### INFORMATION PROVIDED
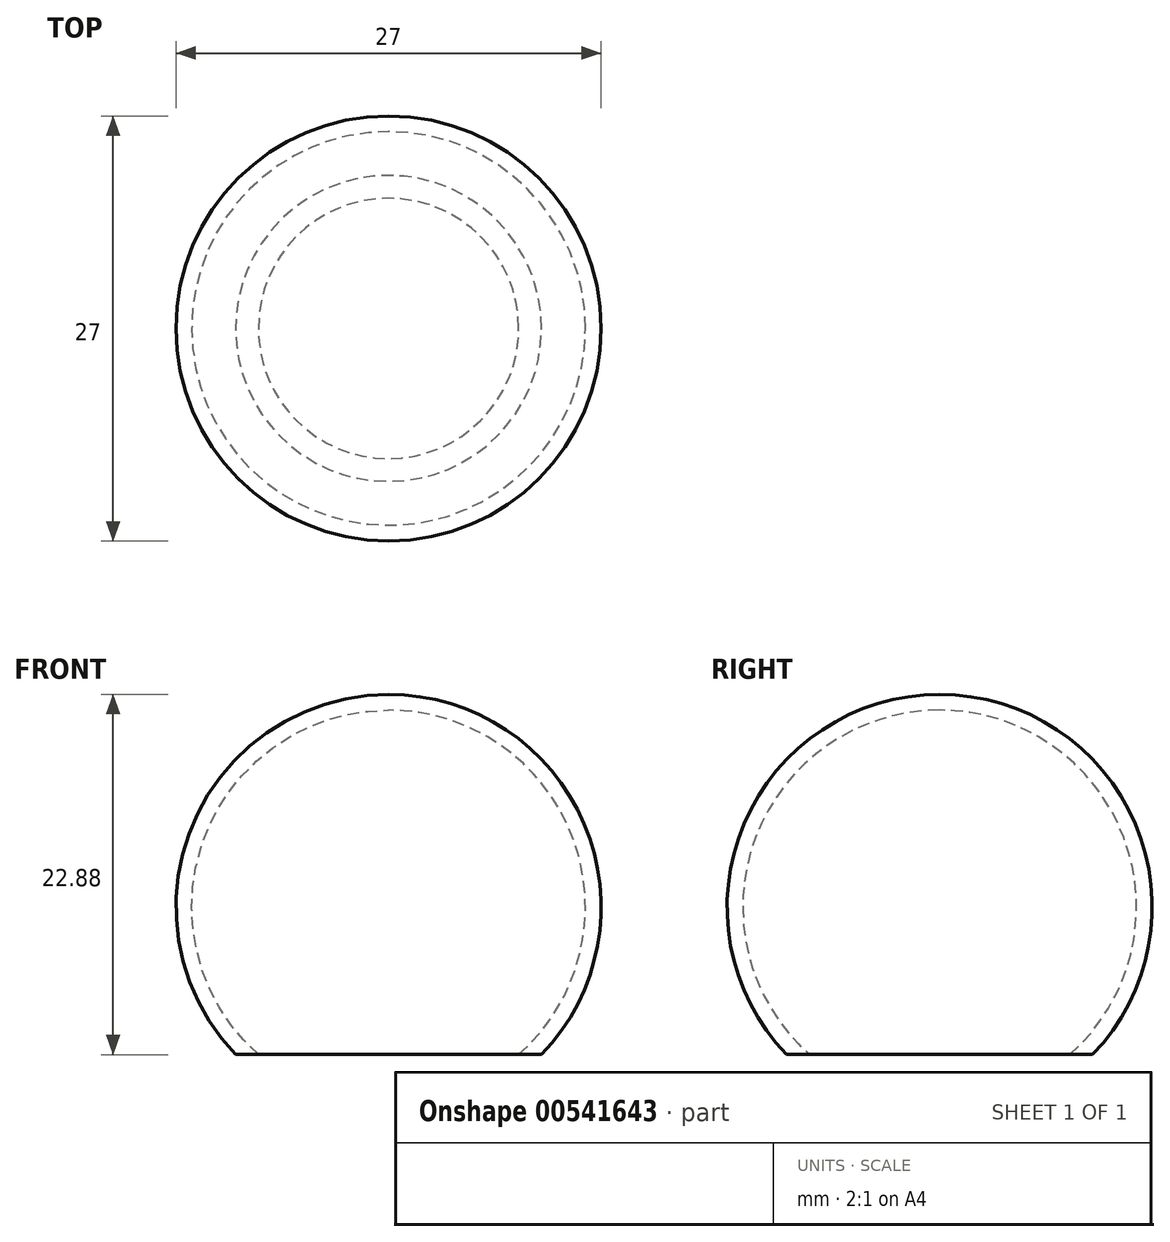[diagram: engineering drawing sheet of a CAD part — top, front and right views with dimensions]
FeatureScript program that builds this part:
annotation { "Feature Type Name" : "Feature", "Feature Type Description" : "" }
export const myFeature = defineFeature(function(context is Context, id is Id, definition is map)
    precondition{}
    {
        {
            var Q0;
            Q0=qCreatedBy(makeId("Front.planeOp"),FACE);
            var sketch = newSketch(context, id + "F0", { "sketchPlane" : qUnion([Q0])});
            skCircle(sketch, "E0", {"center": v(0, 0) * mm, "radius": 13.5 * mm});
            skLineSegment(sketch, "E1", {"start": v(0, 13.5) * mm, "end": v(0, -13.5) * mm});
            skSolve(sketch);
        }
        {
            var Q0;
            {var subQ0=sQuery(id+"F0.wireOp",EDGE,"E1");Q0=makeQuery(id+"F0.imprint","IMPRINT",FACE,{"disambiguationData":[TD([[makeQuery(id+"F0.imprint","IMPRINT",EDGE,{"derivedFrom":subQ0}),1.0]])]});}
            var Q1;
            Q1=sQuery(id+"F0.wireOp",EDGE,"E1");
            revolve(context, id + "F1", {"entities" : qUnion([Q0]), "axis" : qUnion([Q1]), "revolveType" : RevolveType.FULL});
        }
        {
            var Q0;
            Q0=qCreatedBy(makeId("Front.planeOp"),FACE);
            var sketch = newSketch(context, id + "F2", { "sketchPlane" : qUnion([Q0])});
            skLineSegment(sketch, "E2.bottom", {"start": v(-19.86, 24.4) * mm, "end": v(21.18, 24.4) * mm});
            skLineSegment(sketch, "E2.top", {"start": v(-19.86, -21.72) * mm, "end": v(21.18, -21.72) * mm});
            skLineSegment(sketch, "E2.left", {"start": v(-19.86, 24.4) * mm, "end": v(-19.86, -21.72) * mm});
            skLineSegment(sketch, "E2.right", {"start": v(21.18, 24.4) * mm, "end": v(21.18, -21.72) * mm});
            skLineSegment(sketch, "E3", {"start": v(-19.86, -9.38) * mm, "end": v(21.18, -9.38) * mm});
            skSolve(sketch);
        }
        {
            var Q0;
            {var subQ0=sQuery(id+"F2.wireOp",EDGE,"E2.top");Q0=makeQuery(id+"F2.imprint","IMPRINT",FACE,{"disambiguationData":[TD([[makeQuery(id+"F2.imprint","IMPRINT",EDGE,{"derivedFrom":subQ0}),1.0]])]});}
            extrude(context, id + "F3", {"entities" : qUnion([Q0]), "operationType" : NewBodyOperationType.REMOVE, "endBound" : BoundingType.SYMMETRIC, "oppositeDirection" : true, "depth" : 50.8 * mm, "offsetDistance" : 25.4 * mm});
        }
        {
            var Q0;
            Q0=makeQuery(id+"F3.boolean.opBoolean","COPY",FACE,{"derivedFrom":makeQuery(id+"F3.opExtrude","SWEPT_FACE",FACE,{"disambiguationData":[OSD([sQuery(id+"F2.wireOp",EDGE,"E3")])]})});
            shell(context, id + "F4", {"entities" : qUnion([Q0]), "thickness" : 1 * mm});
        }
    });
==
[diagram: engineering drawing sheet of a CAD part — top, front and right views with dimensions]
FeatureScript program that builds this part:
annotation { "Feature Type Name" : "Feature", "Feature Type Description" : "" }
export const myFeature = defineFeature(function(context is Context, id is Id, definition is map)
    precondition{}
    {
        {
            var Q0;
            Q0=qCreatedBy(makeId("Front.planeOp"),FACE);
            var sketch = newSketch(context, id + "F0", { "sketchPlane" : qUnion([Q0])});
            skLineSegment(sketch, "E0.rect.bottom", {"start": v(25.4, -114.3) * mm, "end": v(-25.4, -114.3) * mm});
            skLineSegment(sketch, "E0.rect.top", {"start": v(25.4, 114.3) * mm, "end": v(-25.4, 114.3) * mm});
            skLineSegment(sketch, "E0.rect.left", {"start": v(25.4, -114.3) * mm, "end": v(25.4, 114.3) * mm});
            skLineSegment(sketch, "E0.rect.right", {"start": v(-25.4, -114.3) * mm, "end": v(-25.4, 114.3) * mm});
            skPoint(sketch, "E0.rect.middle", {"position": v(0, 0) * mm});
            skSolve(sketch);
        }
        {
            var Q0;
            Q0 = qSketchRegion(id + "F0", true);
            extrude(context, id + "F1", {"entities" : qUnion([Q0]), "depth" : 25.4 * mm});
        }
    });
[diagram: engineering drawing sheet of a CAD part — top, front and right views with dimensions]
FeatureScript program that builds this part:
* * *
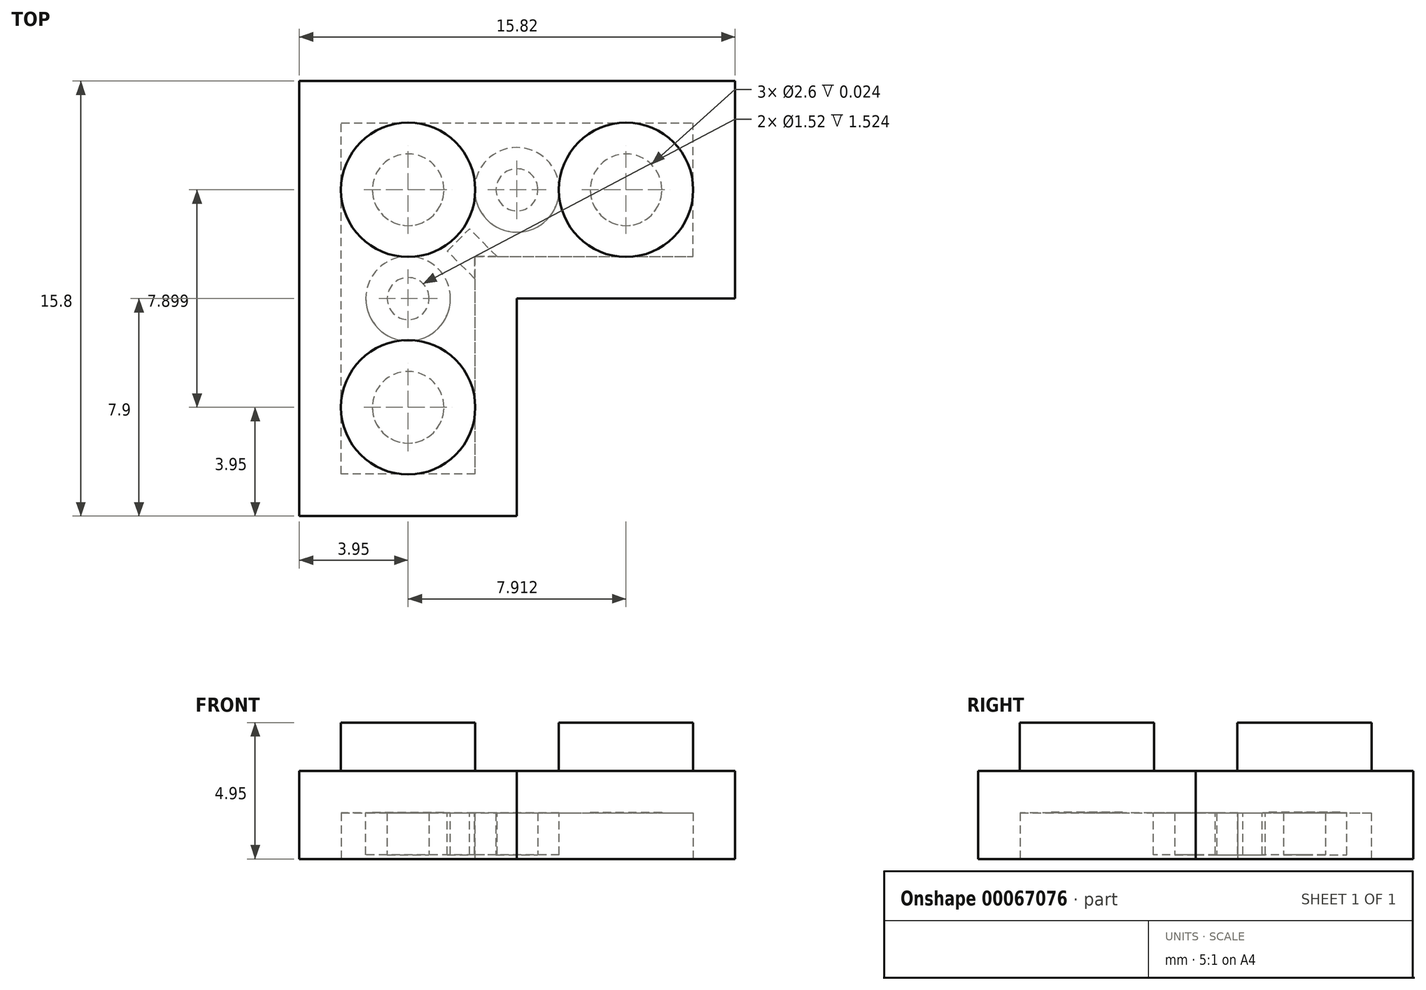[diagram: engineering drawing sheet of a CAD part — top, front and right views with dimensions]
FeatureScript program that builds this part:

### WHAT YOU HAVE TO DO
Count the lines in the rows above that contain the string "left", matching case exactly. Reply with the number alone.

### EXERCISE ANSWER
2